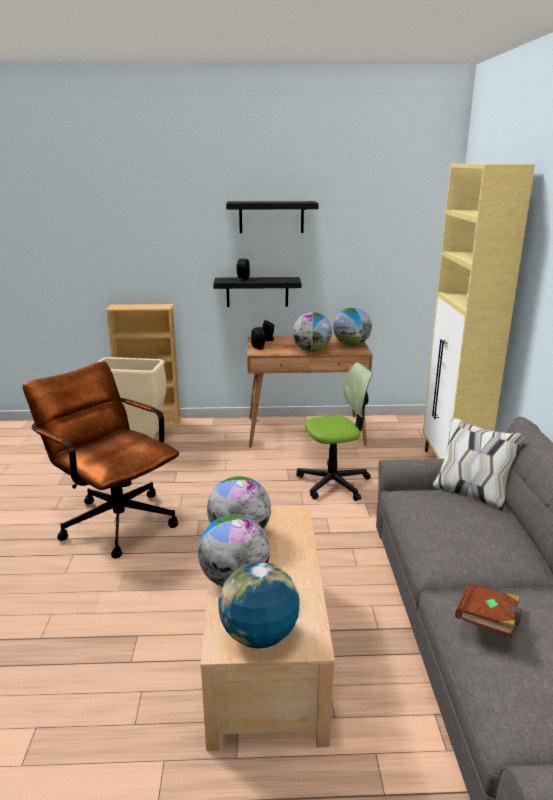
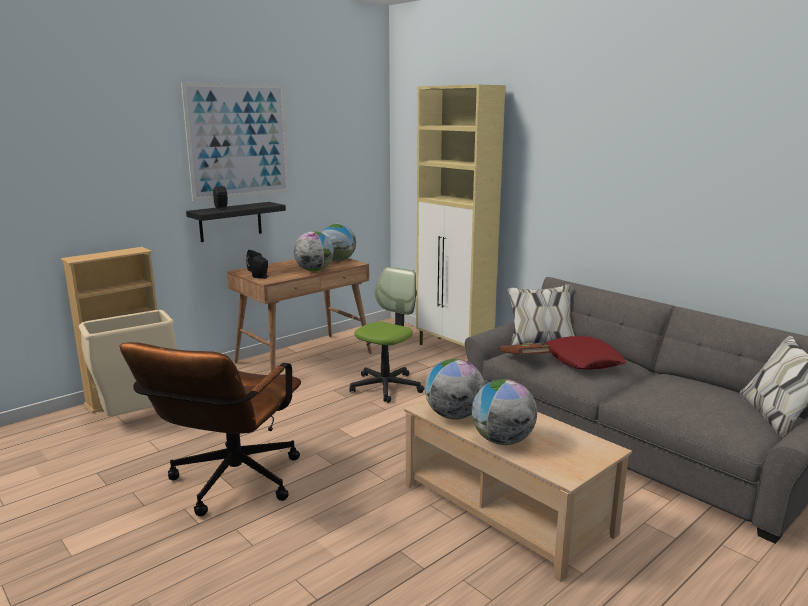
camera: 40 degrees left, 5 degrees down
(114, 519) = (229, 485): brown office chair -> brown office chair turned 75 degrees counterclockwise
(259, 635) = (574, 460): globe -> none
(271, 217) = (239, 141): black shelf -> picture
(474, 532) = (583, 360): none -> red pillow
(488, 622) = (662, 399): brown book -> brown book (525, 359)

____________________

Task brief
The material above must be printed exactly, with its pictures left out.

Result for this exercise
camera: 40 degrees left, 5 degrees down
(114, 519) = (229, 485): brown office chair -> brown office chair turned 75 degrees counterclockwise
(259, 635) = (574, 460): globe -> none
(271, 217) = (239, 141): black shelf -> picture
(474, 532) = (583, 360): none -> red pillow
(488, 622) = (662, 399): brown book -> brown book (525, 359)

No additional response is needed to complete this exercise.